姉と、親戚のEちゃんと、母と、母の友達がいた。東京に出張でやってきており、夜8時台の飛行機で帰る予定らしい。わたしは彼女らを食事に連れて行く約束をしているのだが、少し時間があるのでどこかの、というか多分新宿ルミネ内という設定の広い無印良品(しかし内装はむしろ「ダイソー」のような雰囲気だった)で買い物をした。

食事は「新宿ペペ」にあるという「再現料理(映画や小説などに出てきた料理を再現する)カフェ」に行く予定で、その店は2時間ほど並ぶ人気店という設定。飛行機のことを考えるとそろそろ店に行かないとまずいだろうと、ルミネを出る。が、エレベーターを降りて(それはルミネというよりはむしろ歓楽街の雑居ビルの、路地に面したエレベーターだった)外に出ると、わたしはひとりぼっちになっていた。どうも一行とはぐれてしまったらしい。

「ここはルミネだから、とりあえずペペまで歩けばいい」と考え歩き始めるが、歩いても歩いても西武新宿にたどり着かない。それどころか、思った方向に思ったものがなく、どうも方向感覚がおかしくなったようだ。

しばらくして「ここはもしや、わたしの思っているルミネとは違うルミネ(の店舗)だったのではないか」と思い当たる。慌ててグーグルマップを起動するが、電波の状態が悪いのか、ぎざぎざした半端な画像しか表示されず、自分の居場所がよくわからない。

気づけば場所の設定が「新宿」でなく「天神」になっている。目指していたのも「新宿ペペ」でなく「ソラリアステージ」の中の飲食店にすり替わっている。もちろん夢の中なのでそれを不思議だとは思わない。

相変わらずわたしは天神の端っこの方をうろうろするばかりで、どうにも中心部にたどり着けそうにない。歩いていると、どんどん薄暗く、きみの悪い場所に迷い込んでしまう。

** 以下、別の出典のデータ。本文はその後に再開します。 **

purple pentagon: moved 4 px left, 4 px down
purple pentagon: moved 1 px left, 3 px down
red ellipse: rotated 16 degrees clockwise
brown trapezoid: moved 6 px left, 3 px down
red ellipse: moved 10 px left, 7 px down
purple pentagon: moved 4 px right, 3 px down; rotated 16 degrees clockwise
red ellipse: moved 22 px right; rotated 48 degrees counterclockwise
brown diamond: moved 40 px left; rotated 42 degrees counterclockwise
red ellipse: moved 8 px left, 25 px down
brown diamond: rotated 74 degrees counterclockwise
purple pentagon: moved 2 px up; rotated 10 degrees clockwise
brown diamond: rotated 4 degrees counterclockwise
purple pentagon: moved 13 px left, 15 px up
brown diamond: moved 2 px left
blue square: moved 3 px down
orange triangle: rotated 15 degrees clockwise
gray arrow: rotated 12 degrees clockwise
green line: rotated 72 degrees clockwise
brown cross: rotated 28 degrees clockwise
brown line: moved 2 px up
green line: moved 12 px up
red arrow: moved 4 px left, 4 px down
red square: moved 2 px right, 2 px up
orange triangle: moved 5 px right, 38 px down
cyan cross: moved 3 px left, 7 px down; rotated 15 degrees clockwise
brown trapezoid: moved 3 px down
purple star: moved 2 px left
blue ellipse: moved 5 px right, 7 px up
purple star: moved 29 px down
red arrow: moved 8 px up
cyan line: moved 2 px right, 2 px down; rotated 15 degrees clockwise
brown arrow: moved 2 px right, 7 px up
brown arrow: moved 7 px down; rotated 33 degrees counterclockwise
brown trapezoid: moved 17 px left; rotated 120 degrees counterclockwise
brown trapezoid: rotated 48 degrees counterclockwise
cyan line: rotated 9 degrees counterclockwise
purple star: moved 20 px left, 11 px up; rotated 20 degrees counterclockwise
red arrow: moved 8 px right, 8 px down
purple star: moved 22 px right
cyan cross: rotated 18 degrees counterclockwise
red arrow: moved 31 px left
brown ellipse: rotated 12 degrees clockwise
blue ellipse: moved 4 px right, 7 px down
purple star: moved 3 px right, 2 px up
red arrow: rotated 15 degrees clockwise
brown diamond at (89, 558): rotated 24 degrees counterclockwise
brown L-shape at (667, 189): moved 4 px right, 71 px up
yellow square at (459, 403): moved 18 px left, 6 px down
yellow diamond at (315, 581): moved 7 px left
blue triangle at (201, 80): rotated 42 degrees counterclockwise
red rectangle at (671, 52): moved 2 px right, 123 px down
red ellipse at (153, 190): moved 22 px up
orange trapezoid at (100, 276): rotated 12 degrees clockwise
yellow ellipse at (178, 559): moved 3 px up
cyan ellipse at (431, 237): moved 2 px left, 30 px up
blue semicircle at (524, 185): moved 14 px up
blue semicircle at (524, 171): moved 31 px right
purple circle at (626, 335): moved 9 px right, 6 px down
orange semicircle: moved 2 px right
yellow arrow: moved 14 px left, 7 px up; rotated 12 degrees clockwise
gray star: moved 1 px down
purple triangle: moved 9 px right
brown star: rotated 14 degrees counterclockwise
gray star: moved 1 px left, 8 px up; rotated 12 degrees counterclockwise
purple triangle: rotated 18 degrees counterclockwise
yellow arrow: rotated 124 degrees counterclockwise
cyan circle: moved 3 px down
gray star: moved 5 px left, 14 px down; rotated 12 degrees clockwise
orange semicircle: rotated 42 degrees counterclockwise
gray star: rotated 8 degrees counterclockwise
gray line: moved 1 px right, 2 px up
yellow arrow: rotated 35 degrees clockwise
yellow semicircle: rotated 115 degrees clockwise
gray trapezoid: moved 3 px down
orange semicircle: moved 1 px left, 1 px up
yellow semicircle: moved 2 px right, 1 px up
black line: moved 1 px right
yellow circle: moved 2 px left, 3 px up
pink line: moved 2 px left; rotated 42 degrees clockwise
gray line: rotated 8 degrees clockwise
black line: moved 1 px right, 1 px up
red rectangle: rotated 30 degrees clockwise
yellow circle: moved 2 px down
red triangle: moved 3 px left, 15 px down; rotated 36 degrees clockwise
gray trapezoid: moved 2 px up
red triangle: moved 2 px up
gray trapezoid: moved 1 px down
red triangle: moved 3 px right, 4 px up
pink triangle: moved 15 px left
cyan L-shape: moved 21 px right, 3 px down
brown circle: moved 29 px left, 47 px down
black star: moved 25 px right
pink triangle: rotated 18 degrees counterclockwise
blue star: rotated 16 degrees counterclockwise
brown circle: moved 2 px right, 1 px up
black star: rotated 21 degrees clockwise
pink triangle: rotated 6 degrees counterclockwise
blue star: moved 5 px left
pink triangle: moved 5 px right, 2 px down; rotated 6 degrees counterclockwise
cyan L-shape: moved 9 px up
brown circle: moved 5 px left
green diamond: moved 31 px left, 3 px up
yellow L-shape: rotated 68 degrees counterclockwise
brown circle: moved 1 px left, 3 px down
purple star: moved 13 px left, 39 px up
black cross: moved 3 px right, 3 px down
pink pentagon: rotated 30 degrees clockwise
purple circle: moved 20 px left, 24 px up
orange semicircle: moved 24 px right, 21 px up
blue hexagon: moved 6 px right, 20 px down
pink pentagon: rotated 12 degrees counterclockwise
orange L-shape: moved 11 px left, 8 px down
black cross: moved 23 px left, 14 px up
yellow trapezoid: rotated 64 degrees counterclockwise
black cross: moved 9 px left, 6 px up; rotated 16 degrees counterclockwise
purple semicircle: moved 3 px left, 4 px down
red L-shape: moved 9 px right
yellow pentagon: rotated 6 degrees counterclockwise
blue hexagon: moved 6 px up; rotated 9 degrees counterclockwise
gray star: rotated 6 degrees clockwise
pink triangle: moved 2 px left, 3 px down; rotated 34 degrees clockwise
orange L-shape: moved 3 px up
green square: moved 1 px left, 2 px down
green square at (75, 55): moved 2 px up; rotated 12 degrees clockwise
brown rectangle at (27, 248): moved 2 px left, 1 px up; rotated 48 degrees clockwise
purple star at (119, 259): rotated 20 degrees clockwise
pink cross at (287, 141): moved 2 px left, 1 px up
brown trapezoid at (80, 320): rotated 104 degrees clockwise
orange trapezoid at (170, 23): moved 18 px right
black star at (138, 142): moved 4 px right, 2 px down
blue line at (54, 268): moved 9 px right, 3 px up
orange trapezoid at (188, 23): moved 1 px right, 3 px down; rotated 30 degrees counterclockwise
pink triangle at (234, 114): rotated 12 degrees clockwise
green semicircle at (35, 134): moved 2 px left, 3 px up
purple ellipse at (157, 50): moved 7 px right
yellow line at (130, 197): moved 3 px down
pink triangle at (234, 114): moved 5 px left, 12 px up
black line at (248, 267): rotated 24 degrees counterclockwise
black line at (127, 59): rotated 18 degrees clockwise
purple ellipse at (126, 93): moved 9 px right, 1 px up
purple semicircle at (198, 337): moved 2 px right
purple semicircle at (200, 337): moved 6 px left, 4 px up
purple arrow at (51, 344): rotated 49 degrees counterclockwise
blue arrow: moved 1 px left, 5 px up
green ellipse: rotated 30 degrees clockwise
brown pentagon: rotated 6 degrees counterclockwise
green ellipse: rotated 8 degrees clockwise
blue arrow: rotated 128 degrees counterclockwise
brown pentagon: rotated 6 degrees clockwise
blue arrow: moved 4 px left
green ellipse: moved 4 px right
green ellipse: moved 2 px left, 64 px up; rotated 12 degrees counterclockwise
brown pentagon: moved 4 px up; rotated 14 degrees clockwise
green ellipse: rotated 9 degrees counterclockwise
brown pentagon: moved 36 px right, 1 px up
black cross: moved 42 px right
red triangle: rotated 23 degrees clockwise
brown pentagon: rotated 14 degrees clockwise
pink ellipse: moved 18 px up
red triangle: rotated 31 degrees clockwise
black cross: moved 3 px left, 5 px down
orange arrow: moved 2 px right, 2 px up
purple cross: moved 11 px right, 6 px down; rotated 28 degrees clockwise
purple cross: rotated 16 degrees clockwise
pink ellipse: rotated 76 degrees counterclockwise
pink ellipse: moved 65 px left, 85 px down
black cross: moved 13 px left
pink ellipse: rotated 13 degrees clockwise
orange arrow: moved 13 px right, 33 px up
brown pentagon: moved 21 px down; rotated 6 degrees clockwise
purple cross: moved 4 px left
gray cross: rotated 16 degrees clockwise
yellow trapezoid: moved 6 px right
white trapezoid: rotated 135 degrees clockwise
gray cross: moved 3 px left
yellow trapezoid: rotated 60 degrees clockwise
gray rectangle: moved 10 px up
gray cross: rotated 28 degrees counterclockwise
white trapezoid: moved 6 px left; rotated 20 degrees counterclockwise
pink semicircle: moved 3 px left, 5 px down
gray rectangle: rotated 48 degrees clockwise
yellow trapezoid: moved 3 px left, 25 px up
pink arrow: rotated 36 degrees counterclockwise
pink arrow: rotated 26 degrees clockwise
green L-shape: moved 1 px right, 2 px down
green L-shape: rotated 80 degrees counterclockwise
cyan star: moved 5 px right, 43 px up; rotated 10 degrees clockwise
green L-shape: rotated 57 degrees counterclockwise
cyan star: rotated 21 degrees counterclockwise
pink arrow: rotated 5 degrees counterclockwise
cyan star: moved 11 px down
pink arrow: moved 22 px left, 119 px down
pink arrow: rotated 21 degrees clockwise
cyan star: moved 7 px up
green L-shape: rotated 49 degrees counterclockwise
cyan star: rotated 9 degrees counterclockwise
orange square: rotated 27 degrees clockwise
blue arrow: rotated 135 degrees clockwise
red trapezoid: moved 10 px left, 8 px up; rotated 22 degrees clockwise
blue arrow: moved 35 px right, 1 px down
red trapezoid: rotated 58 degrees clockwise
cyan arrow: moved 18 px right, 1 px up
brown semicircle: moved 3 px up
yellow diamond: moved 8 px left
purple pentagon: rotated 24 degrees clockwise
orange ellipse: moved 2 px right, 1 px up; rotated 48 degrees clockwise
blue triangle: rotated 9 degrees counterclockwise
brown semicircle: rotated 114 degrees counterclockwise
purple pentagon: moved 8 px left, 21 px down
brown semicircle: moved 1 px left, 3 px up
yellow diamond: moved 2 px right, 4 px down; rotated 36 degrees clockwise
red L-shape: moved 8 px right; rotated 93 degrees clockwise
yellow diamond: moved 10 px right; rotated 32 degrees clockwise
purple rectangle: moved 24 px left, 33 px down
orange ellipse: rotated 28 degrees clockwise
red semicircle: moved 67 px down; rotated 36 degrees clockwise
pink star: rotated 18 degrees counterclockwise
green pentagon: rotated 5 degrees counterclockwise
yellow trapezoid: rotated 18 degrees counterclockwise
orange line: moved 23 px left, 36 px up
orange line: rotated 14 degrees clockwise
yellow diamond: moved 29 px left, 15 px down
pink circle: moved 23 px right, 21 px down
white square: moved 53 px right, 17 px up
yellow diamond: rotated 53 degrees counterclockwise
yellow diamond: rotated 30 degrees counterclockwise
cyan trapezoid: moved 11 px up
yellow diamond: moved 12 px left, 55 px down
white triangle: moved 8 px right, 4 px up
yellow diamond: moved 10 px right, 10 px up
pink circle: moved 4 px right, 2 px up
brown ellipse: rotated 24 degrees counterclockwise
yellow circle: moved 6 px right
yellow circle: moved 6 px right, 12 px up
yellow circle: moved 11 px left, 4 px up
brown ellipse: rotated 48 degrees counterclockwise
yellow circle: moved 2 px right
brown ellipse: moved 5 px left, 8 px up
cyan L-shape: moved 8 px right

気づけばさっきの「ルミネ(と思い込んでいた建物)」の前に戻っている。なぜかそこは新宿でも天神でもなくロンドンで、ロンドンでお世話になったMさんがわたしに「ここでは本格的な広島料理が食べられるんだよ」と教えてくれる。

とりあえず姉に連絡をとらないと。みんなは無事食事をしただろうか、そろそろ空港に着いているころだろうか。電話をかけようとするが、今度はiPhoneが壊れてしまったようで、すべてのアイコンが見たことのないものに変わっている。電話もLINEも見つからない。

歩いても目的地につかないならタクシーを拾えば良いという簡単なことを、ようやく思い立ち、大通り沿いで道路に手を挙げる。数台目で止まったタクシーのドアが開くと、後部座席で酔っ払ったサラリーマン男性が寝そべっている。「あのう、先客がいるようですが」というと「この人が相席でいいっていうから」と運転手。しかし寝そべった人間の上に座るわけにもいかないので(助手席には別の客が座っている)断る。次のタクシーに乗ったところで、なんとかタブレットで姉と連絡がついた。食事はすませ、今は空港にいるらしい。「携帯が壊れちゃって、アプリが全然使えない」と相談する。

タクシーは走り続けるが、目的地には着かない。

わたしはどこに向かっているのかもはやよくわかっていないし、ここが新宿なのか福岡なのかロンドンなのかももはやはっきりとはしない。

そこで目を覚まして、時計を見ると6時少し前だった。